Change "photograph" to "image" in the lines from the one containing "Methods note. The time indicated by the watch" through the end of the material, both ends included. Return only those lines with nothing else altered, and leave out the pictures.

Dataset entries
## START
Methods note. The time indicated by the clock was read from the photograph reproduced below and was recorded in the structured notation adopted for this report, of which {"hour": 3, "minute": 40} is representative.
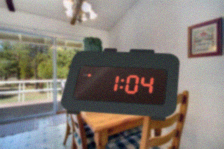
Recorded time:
{"hour": 1, "minute": 4}
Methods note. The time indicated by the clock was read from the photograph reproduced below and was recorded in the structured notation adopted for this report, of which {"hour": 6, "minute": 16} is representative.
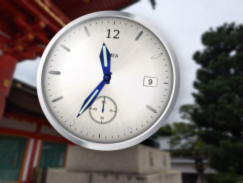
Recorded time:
{"hour": 11, "minute": 35}
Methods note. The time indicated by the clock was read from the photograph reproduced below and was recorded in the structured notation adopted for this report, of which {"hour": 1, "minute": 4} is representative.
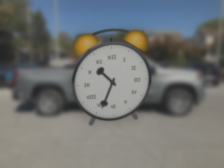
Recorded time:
{"hour": 10, "minute": 34}
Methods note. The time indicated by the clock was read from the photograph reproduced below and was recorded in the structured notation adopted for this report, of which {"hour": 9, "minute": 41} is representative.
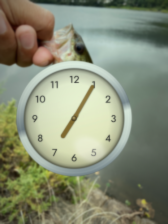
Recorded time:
{"hour": 7, "minute": 5}
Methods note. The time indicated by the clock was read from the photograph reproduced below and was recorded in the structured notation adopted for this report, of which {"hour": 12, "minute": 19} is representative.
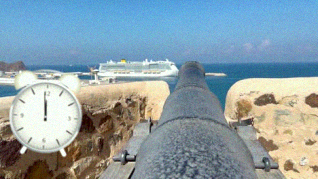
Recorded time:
{"hour": 11, "minute": 59}
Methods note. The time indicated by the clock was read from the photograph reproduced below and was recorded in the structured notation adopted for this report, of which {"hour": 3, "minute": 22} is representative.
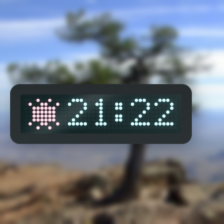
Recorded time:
{"hour": 21, "minute": 22}
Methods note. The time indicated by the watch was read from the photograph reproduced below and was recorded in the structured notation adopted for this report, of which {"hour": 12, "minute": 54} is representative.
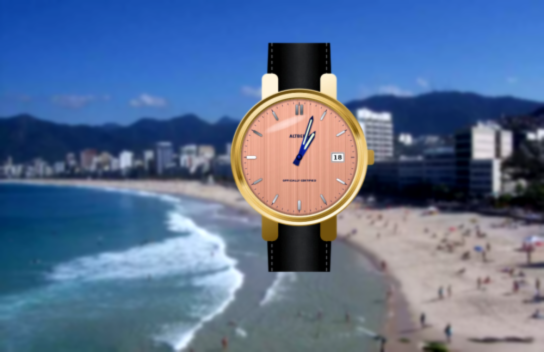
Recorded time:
{"hour": 1, "minute": 3}
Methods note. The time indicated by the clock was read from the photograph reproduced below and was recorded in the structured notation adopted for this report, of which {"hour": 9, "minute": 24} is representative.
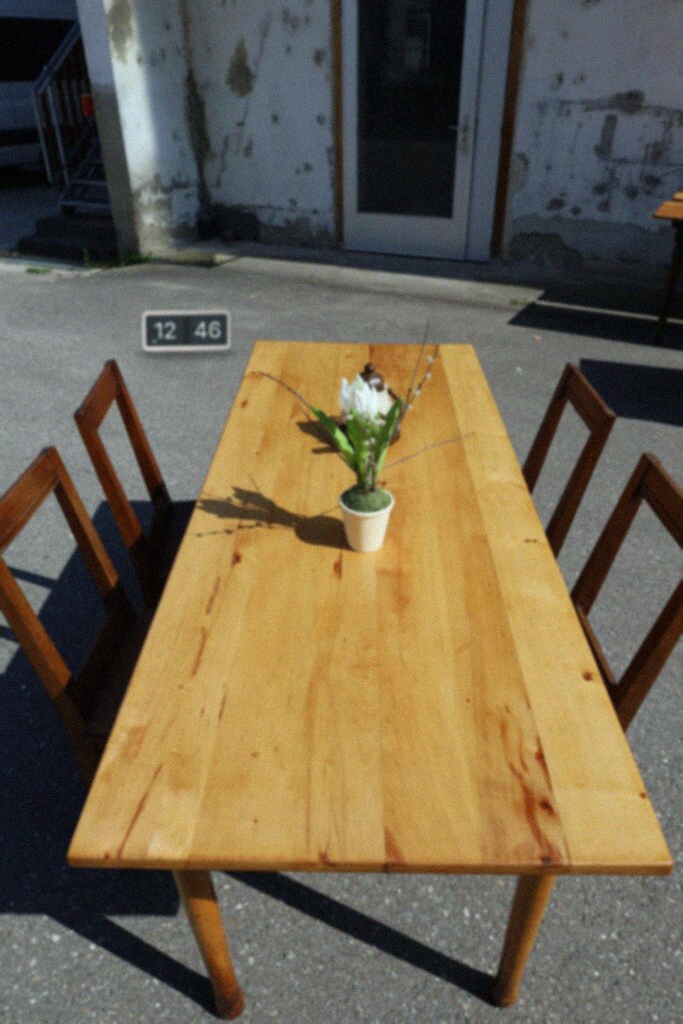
## END
__Final answer__
Methods note. The time indicated by the watch was read from the image reproduced below and was recorded in the structured notation adopted for this report, of which {"hour": 12, "minute": 54} is representative.
Recorded time:
{"hour": 1, "minute": 3}
Methods note. The time indicated by the clock was read from the image reproduced below and was recorded in the structured notation adopted for this report, of which {"hour": 9, "minute": 24} is representative.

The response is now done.